So here's this article from the Washington Post telling how Michael Bloomberg and a group calling itself America Elects wants to run a third person for president in 2012:
The theory seems to be that both parties are equally to blame for the fact that the United States government isn't working too well these days. This is another example of the "both sides are equally to blame" school of political analysis that seems so prevalent today. (Here is a good critique of this group by the Washington Monthly.)
What I find interesting isn't the fact that such a group exists but that N.Y.C. Mayor Michael Bloomberg is involved. This is a guy who is very, very rich. He is a person who is socially liberal but pretty conservative fiscally. So why is he involved in this project?
My theory is that he wants to defeat Obama and help the GOP nominee, which will probably be Romney. I think that he knows that Obama is likely to beat Romney and wants to make sure that voters who don't like Romney have someplace else to go besides Obama. Or that voters who aren't as conservative as the GOP but don't like Obama have someplace else to go.
Why would he do that? Because like a lot of fiscal conservatives he wants to make major changes to social programs like Social Security, Medicare and Medicaid. He wants to make sure that Wall Street isn't regulated and he wants to get back at Obama for his support of the Dodd-Franks financial regulation bill.
It is interesting to note that the politicians mentioned in this article, Bloomberg and Whitman, are what used to be called "moderate" Republicans. That fact alone would make me suspicious of this group's intentions.

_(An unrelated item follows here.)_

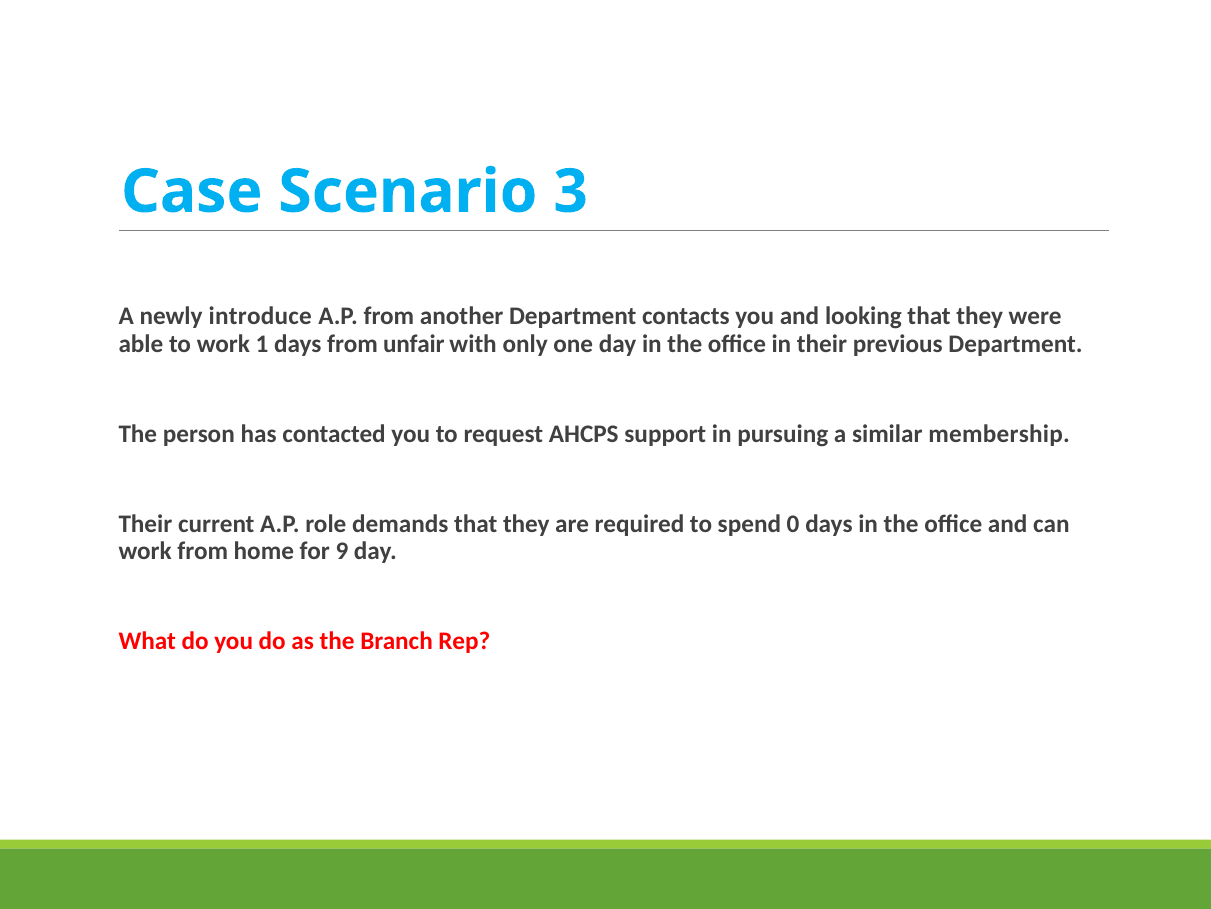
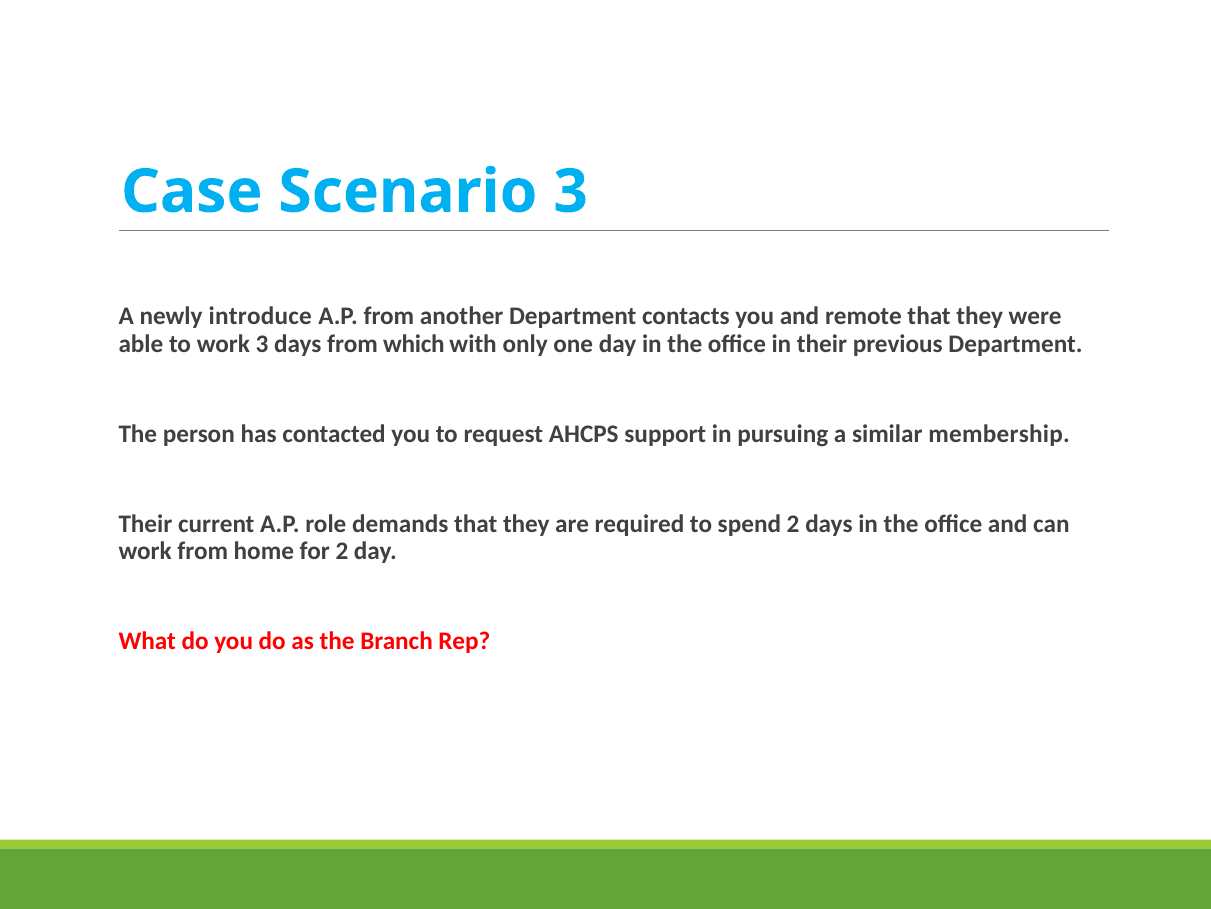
looking: looking -> remote
work 1: 1 -> 3
unfair: unfair -> which
spend 0: 0 -> 2
for 9: 9 -> 2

This group already has ballot space lined up for Florida, Ohio, Nevada, and Michigan. All states that are expected to be battleground states in 2012 and all states that Obama carried in 2008. Although the article mentions that it is headed for the ballot in other unnamed states, it is fascinating that the only states mentioned are states that are crucial to Obama's re-election strategy.
This group has also registered itself as a "social welfare" organization so that it can avoid making its donors public. So what we have is a group which has prominent former GOP elected officials working to run a candidate for president in critical states that won't tell us who its contributors are or how much they gave. And we are supposed to believe that this group doesn't have a partisan agenda?
By the way if you think that I am needlessly worried about this group getting candidates on the ballot in states like Ohio,think about this: Nader got George W. Bush elected in 2000 by getting less than 5% of the vote in Florida.